Она спросила у него фамилию для своего отчета, произнесла: «Вервен», Камилю пришлось уточнить: «Верховен». После небольшой паузы его попросили произнести по буквам.
Он отключился. Решение пришло само собой. Рефлекторно.
Потому что Верховен – имя не из часто встречающихся, а среди полицейских и вовсе редкость. И, совершенно не хвастаясь, Камиль входит в число тех майоров полиции, о которых помнят. И дело тут не только в росте, не только в его личной истории, репутации, не только в Ирен, не только в «деле бомбистов», но во всем сразу. Для многих людей он носил клеймо «человек из телевизора». За ним числилось несколько заметных выступлений. Операторы обожают снимать его с высокой точки: орлиный нос и блестящий череп. Но – Верховен, полицейский, телевизор – служащая не смогла соединить все воедино и попросила его произнести фамилию по буквам. При воспоминании об этом гнев подсказывает Камилю, что ее незнание, возможно, первая хорошая новость за день, в котором больше ничего хорошего не будет.
– Вы сказали, что ваша фамилия Фервен?
– Да. Именно так, – ответил Камиль. – Фервен.
И произнес эту фамилию по буквам.
14 часов
Человечество так скроено: что-то происходит – и нет человека, который бы не свесился с балкона посмотреть, что случилось. Пока на крыше полицейской машины вращается мигалка, пока не высохла еще кровь на асфальте, найдется кто-нибудь, кто все видел. А на сей раз таких было много. Еще бы: вооруженное нападение и перестрелка в самом центре Парижа. Рядом с ярмаркой на площади Нации, смеетесь, что ли?
Теоретически улица перекрыта, но пешеходы передвигаются свободно; написано, что проход только для жителей домов, находящихся на данном участке, – можно было и не писать: все сразу проживают на этом участке, потому что всем хочется знать, из-за чего перекрыто движение. Теперь все спокойно, но, если послушать полуденные новости, бардак был еще тот. Полицейские машины, пикапы, технические службы, мотоциклы – все они скопились в конце Елисейских Полей, машины стояли на обеих полосах движения, и в два часа дня казалось, что от площади Согласия до площади Звезды и от бульвара Малэрб до Дворца Токио образовалась сплошная пробка.

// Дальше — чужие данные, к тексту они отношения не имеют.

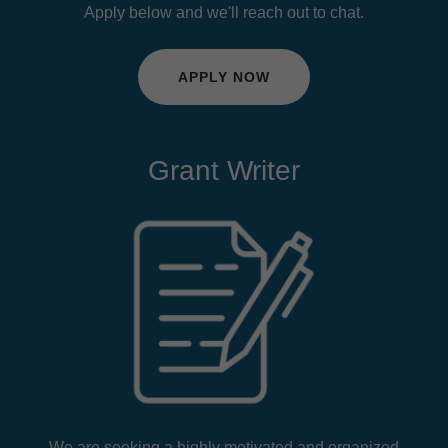
Apply below and we'll reach out to chat.
APPLY NOW
Grant Writer
We are seeking a highly motivated and organized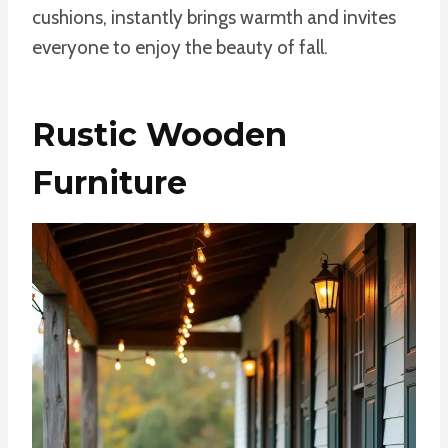
cushions, instantly brings warmth and invites
everyone to enjoy the beauty of fall.
Rustic Wooden
Furniture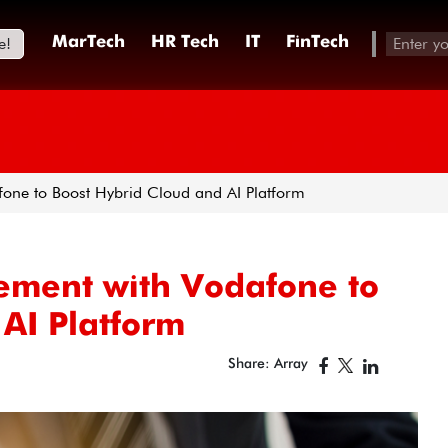
e!
MarTech
HR Tech
IT
FinTech
fone to Boost Hybrid Cloud and AI Platform
ement with Vodafone to
AI Platform
Share: Array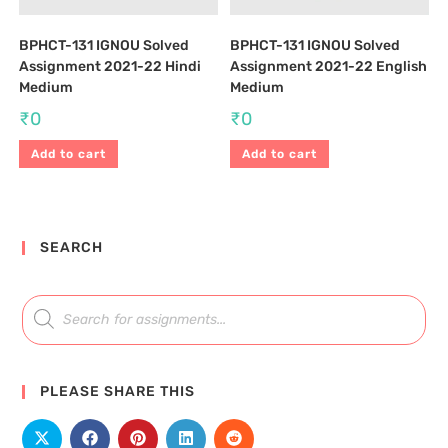
BPHCT-131 IGNOU Solved
BPHCT-131 IGNOU Solved
Assignment 2021-22 Hindi
Assignment 2021-22 English
Medium
Medium
₹
0
₹
0
Add to cart
Add to cart
SEARCH
PLEASE SHARE THIS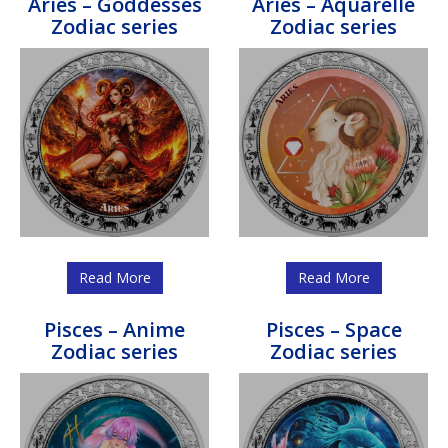
Aries – Goddesses
Aries – Aquarelle
Zodiac series
Zodiac series
Read More
Read More
Pisces – Anime
Pisces – Space
Zodiac series
Zodiac series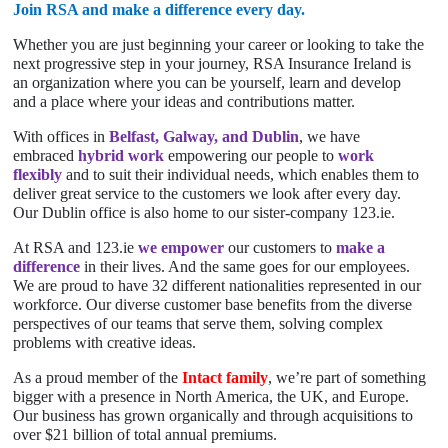
Join RSA and make a difference every day.
Whether you are just beginning your career or looking to take the
next progressive step in your journey, RSA Insurance Ireland is
an organization where you can be yourself, learn and develop
and a place where your ideas and contributions matter.
With offices in
Belfast, Galway, and Dublin
, we have
embraced
hybrid work
empowering our people to
work
flexibly
and to suit their individual needs, which enables them to
deliver great service to the customers we look after every day.
Our Dublin office is also home to our sister-company 123.ie.
At RSA and 123.ie
we empower
our customers to
make a
difference
in their lives. And the same goes for our employees.
We are proud to have 32 different nationalities represented in our
workforce. Our diverse customer base benefits from the diverse
perspectives of our teams that serve them, solving complex
problems with creative ideas.
As a proud member of the
Intact family
, we’re part of something
bigger with a presence in North America, the UK, and Europe.
Our business has grown organically and through acquisitions to
over $21 billion of total annual premiums.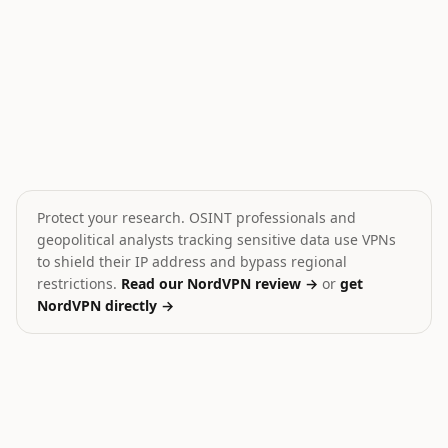
Saudi-Houthi Standoff in Yemen
Cargo ship sunk in Yeme
💥
🎯
Yemen
Yemen
HIGH
HIGH
Protect your research. OSINT professionals and
geopolitical analysts tracking sensitive data use VPNs
to shield their IP address and bypass regional
restrictions.
Read our NordVPN review →
or
get
NordVPN directly →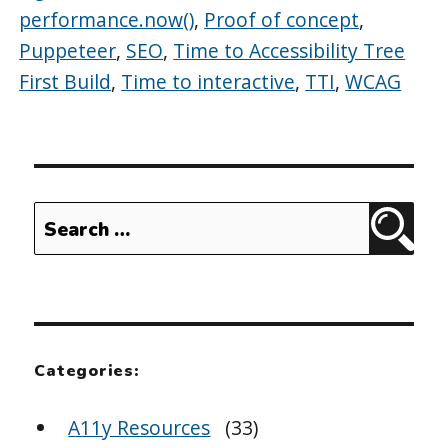
performance.now()
,
Proof of concept
,
Puppeteer
,
SEO
,
Time to Accessibility Tree
First Build
,
Time to interactive
,
TTI
,
WCAG
Search
Sear
for:
Categories:
A11y Resources
(33)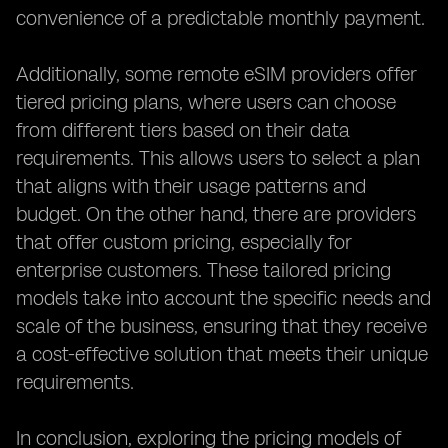
convenience of a predictable monthly payment.
Additionally, some remote eSIM providers offer
tiered pricing plans, where users can choose
from different tiers based on their data
requirements. This allows users to select a plan
that aligns with their usage patterns and
budget. On the other hand, there are providers
that offer custom pricing, especially for
enterprise customers. These tailored pricing
models take into account the specific needs and
scale of the business, ensuring that they receive
a cost-effective solution that meets their unique
requirements.
In conclusion, exploring the pricing models of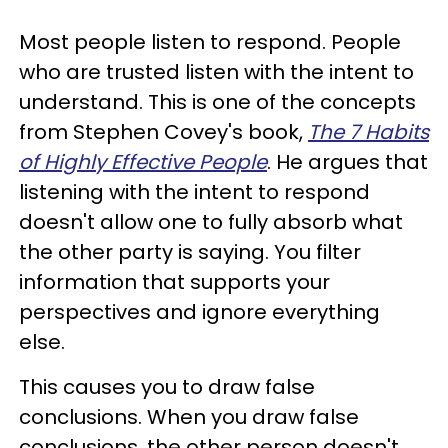
Most people listen to respond. People
who are trusted listen with the intent to
understand. This is one of the concepts
from Stephen Covey's book,
The 7 Habits
of Highly Effective People
. He argues that
listening with the intent to respond
doesn't allow one to fully absorb what
the other party is saying. You filter
information that supports your
perspectives and ignore everything
else.
This causes you to draw false
conclusions. When you draw false
conclusions, the other person doesn't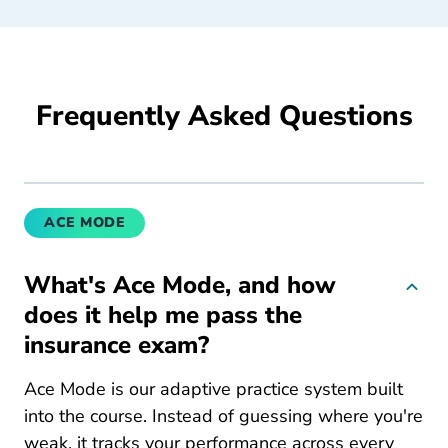
Frequently Asked Questions
ACE MODE
What's Ace Mode, and how
does it help me pass the
insurance exam?
Ace Mode is our adaptive practice system built
into the course. Instead of guessing where you're
weak, it tracks your performance across every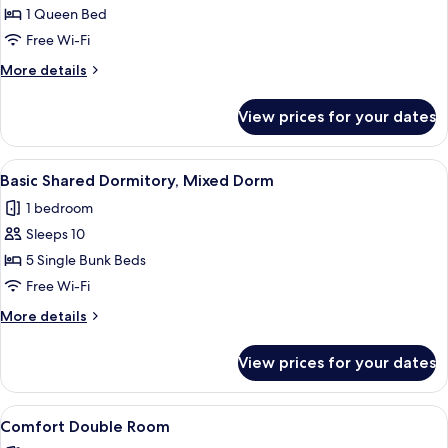
Room
1 Queen Bed
Free Wi-Fi
More
More details
details
for
View prices for your dates
Comfort
Room
View
A dormitory room with bunk beds, a wo
3
Basic Shared Dormitory, Mixed Dorm
all
1 bedroom
photos
Sleeps 10
for
Basic
5 Single Bunk Beds
Shared
Free Wi-Fi
Dormitory,
More
More details
Mixed
details
Dorm
for
View prices for your dates
Basic
Shared
Dormitory,
View
A bedroom with a bed, a chair, a desk, 
4
Mixed
Comfort Double Room
all
Dorm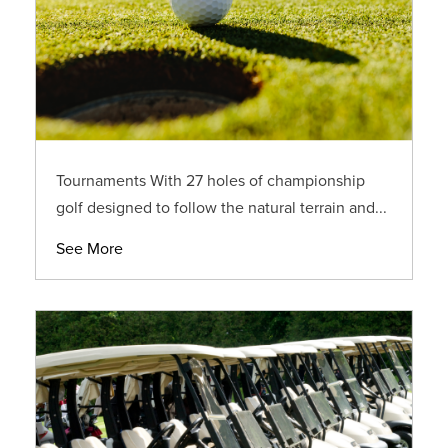
Tournaments With 27 holes of championship
golf designed to follow the natural terrain and...
See More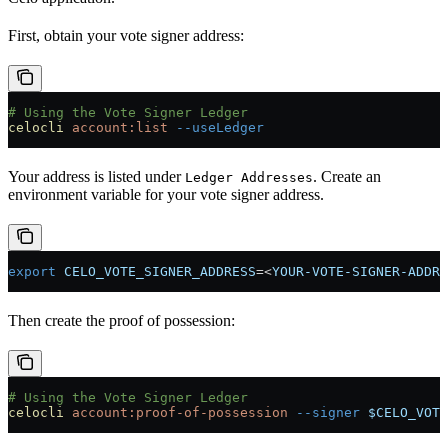
First, obtain your vote signer address:
# Using the Vote Signer Ledger
celocli
 account:list
 --useLedger
Your address is listed under
. Create an
Ledger Addresses
environment variable for your vote signer address.
export
 CELO_VOTE_SIGNER_ADDRESS
=<
YOUR-VOTE-SIGNER-ADDRE
Then create the proof of possession:
# Using the Vote Signer Ledger
celocli
 account:proof-of-possession
 --signer
 $CELO_VOTE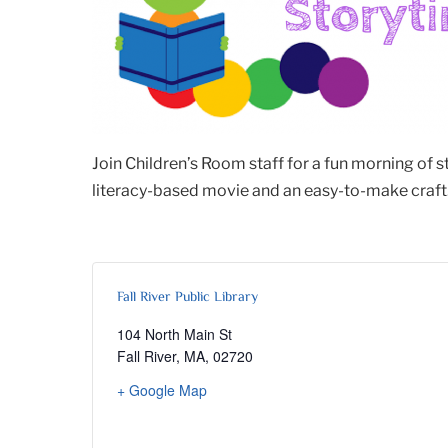
Join Children’s Room staff for a fun morning of 
literacy-based movie and an easy-to-make craft. 
Fall River Public Library
104 North Main St
Fall River, MA
,
02720
+ Google Map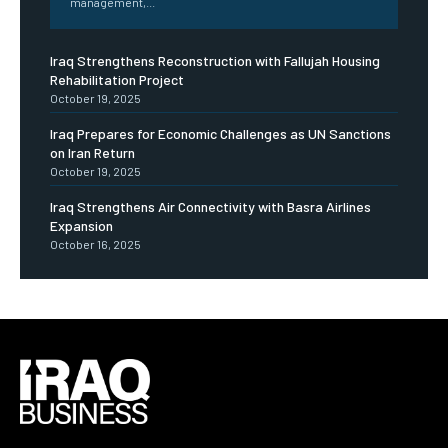
management,...
Iraq Strengthens Reconstruction with Fallujah Housing
Rehabilitation Project
October 19, 2025
Iraq Prepares for Economic Challenges as UN Sanctions
on Iran Return
October 19, 2025
Iraq Strengthens Air Connectivity with Basra Airlines
Expansion
October 16, 2025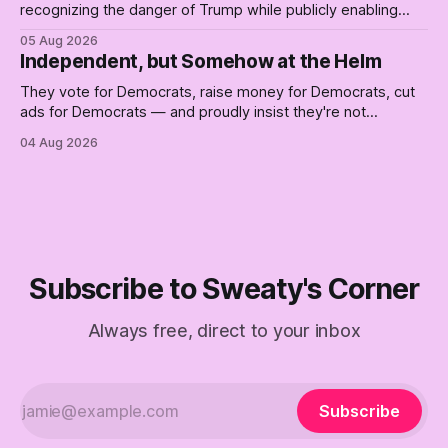
recognizing the danger of Trump while publicly enabling
him. Their anonymous anguish is not resistance. It is an alibi.
05 Aug 2026
Independent, but Somehow at the Helm
They vote for Democrats, raise money for Democrats, cut
ads for Democrats — and proudly insist they're not
Democrats. Fine, keep the label. But surviving the
04 Aug 2026
Republican shipwreck didn't make anyone captain of this
boat. Part Two of The Empty Creel.
Subscribe to Sweaty's Corner
Always free, direct to your inbox
Subscribe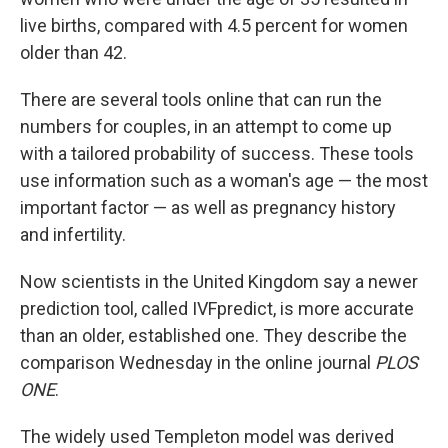
live births, compared with 4.5 percent for women
older than 42.
There are several tools online that can run the
numbers for couples, in an attempt to come up
with a tailored probability of success. These tools
use information such as a woman's age — the most
important factor — as well as pregnancy history
and infertility.
Now scientists in the United Kingdom say a newer
prediction tool, called IVFpredict, is more accurate
than an older, established one. They describe the
comparison Wednesday in the online journal
PLOS
ONE
.
The widely used Templeton model was derived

Есть от чего прийти в возбуждение, когда понимаешь, что это все твоих рук дело.
Когда в залитую кровью с головы до ног девицу стреляли не один раз, а потом, визжа тормозами, рванули с места на внедорожнике с драгоценностями на пятьдесят тысяч евро, вернуться на место, где все это происходило, – из разряда прустовских наслаждений. Впрочем, не неприятных. Когда дело на мази, на душе всегда легко. На улице Жорж-Фландрен есть кафе, как раз напротив выхода из пассажа Монье. Отличное местечко. Вхожу. Посетители еще не успокоились. Разговоры только об этом. Естественно, все всё видели, всё слышали и всё знают.
Устраиваюсь подальше от входа, у дальнего конца барной стойки, там, где народу больше всего, растворяюсь в толпе и слушаю.
Сборище настоящих идиотов.
14 часов 15 минут
Можно подумать, что небо специально писали для этого кладбища. Народу полно. Вот в чем преимущество работающих чиновников: на похороны они направляются целыми делегациями, так и получается толпа.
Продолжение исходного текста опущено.